Sementara, di area bekas Rumah Geudong bakal dibangun masjid dan living park. Area yang bakal dibangun, kata Teguh, luasnya mencapai 7.015 meter persegi. Rumah Geudong merupakan saksi bisu kekejaman aparat keamanan saat Daerah Operasi Militer (DOM) Aceh pada 1990-1998. 

"Jadi, di situ akan terbangun masjid dan taman. Sedangkan, sumur akan kami bor agar bisa digunakan untuk kepentingan masyarakat," ujarnya. 
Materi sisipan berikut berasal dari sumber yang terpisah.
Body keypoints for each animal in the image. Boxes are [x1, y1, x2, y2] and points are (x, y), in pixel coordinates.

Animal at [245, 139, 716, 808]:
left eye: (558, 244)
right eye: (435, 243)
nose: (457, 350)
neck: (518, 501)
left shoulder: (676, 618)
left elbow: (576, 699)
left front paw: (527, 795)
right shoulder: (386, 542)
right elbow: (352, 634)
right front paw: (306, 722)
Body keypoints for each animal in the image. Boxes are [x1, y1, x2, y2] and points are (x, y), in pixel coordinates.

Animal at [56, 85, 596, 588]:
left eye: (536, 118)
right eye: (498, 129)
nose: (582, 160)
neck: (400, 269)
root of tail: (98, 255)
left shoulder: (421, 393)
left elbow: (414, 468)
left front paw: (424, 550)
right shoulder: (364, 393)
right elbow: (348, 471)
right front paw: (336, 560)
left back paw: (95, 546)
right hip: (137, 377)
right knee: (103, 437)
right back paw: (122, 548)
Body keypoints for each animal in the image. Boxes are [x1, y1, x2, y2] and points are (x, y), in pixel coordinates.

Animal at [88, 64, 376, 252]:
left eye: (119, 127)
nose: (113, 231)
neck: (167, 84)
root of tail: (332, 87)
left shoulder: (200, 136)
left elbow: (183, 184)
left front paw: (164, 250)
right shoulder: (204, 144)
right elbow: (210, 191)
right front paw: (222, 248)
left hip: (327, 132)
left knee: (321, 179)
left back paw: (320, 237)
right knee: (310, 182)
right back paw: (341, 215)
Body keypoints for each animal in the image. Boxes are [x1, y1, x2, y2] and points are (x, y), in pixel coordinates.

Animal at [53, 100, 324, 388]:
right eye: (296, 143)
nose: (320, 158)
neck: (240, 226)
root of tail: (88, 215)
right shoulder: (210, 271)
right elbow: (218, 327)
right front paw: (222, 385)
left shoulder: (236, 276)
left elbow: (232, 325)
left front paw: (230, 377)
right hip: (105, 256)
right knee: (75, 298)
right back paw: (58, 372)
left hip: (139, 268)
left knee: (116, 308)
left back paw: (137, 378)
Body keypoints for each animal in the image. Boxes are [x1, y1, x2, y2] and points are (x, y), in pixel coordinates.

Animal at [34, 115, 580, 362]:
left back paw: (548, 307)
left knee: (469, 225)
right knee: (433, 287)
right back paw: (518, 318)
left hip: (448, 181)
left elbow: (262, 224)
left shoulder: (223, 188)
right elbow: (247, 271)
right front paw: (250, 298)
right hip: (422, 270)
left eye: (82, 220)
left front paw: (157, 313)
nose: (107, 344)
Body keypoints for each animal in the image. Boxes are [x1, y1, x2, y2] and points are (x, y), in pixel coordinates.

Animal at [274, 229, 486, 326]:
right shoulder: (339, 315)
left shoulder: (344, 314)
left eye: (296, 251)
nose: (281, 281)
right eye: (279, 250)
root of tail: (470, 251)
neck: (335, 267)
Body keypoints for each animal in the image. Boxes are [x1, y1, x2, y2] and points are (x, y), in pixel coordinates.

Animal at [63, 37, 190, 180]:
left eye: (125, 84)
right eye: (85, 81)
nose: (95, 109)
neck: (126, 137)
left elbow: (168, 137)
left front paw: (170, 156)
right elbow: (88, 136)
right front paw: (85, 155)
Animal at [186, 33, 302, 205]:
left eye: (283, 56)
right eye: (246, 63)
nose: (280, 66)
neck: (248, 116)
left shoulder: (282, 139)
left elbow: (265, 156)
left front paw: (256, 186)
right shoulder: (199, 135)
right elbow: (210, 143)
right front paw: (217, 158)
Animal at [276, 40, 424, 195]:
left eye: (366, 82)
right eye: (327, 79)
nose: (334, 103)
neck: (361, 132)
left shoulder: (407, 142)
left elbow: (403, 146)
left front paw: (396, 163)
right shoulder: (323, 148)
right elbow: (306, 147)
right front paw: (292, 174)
Pemerintah bakal meminta Kementerian Pekerjaan Umum dan Perumahan Rakyat (PUPR) untuk kembali mengebor dua sumur yang merupakan sisa bangunan Rumah Geudong.
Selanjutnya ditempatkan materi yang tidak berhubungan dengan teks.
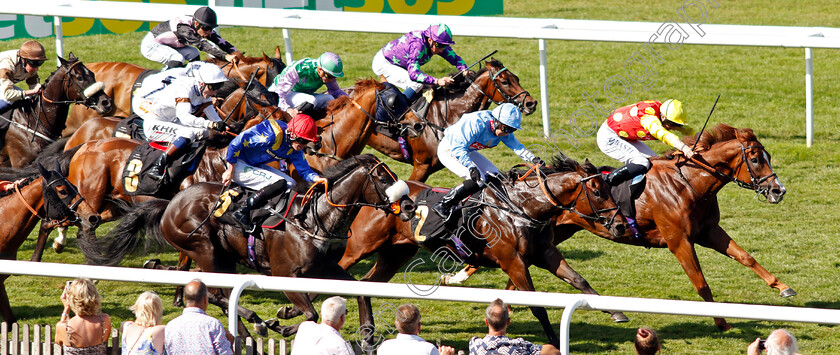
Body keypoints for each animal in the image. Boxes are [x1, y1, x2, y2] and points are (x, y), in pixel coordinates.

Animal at [80, 155, 416, 340]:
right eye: (383, 177)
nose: (411, 205)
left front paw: (368, 331)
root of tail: (169, 204)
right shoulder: (284, 274)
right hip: (206, 249)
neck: (314, 220)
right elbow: (310, 314)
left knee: (219, 294)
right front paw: (282, 325)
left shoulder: (326, 268)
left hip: (222, 256)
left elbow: (360, 291)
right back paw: (256, 322)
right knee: (219, 293)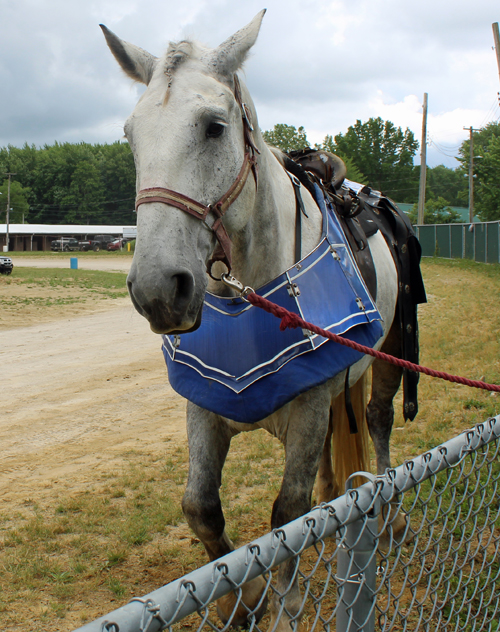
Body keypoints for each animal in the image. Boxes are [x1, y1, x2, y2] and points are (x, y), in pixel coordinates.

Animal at [101, 11, 414, 632]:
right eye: (130, 135)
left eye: (214, 127)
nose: (157, 289)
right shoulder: (204, 406)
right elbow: (201, 507)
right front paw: (238, 601)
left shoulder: (309, 409)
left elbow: (287, 517)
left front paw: (285, 603)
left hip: (389, 351)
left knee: (378, 418)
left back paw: (386, 516)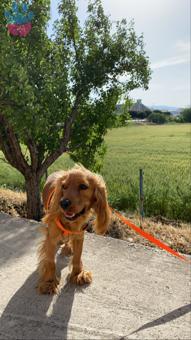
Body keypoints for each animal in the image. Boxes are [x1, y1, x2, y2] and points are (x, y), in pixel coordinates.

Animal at [37, 165, 110, 294]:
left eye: (83, 186)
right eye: (64, 186)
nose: (63, 203)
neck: (70, 222)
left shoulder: (79, 236)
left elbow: (77, 257)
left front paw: (78, 274)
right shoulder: (51, 238)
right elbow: (50, 261)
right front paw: (49, 283)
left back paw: (68, 247)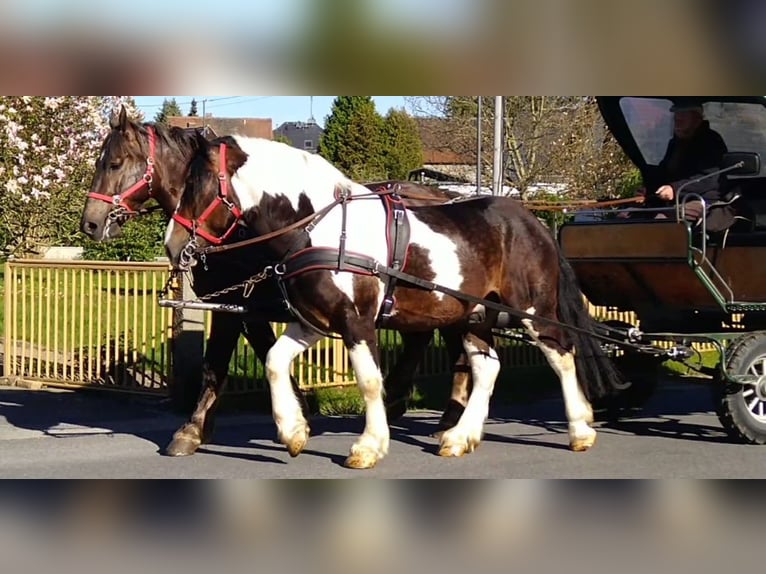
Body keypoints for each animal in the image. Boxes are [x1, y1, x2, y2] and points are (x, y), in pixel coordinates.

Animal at [79, 107, 471, 458]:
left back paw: (441, 418)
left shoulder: (239, 306)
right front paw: (295, 415)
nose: (90, 223)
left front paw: (193, 429)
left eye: (114, 163)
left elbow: (217, 363)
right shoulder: (244, 306)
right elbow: (262, 352)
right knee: (430, 340)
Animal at [165, 134, 627, 470]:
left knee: (561, 355)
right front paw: (293, 432)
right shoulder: (314, 321)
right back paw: (460, 437)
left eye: (198, 185)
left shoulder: (357, 322)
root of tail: (534, 221)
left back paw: (580, 431)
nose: (171, 244)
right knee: (487, 367)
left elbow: (370, 381)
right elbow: (275, 362)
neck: (322, 227)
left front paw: (368, 446)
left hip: (531, 311)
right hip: (475, 315)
Teguh kembali menegaskan bukan keinginan dari pemerintah pusat untuk membangun masjid di area bekas Rumah Geudong. Itu semua, katanya merupakan aspirasi dari masyarakat setempat. 

"Itu telah melalui proses diskusi yang panjang tentang apa yang harus dibangun di Rumah Geudong itu. Jadi, waktu di awal-awal bikin tugu, monumen, diorama, kami juga terima masukan serta saran dari masyarakat, tokoh agama, ulama hingga pemerintah daerah," tutur dia. 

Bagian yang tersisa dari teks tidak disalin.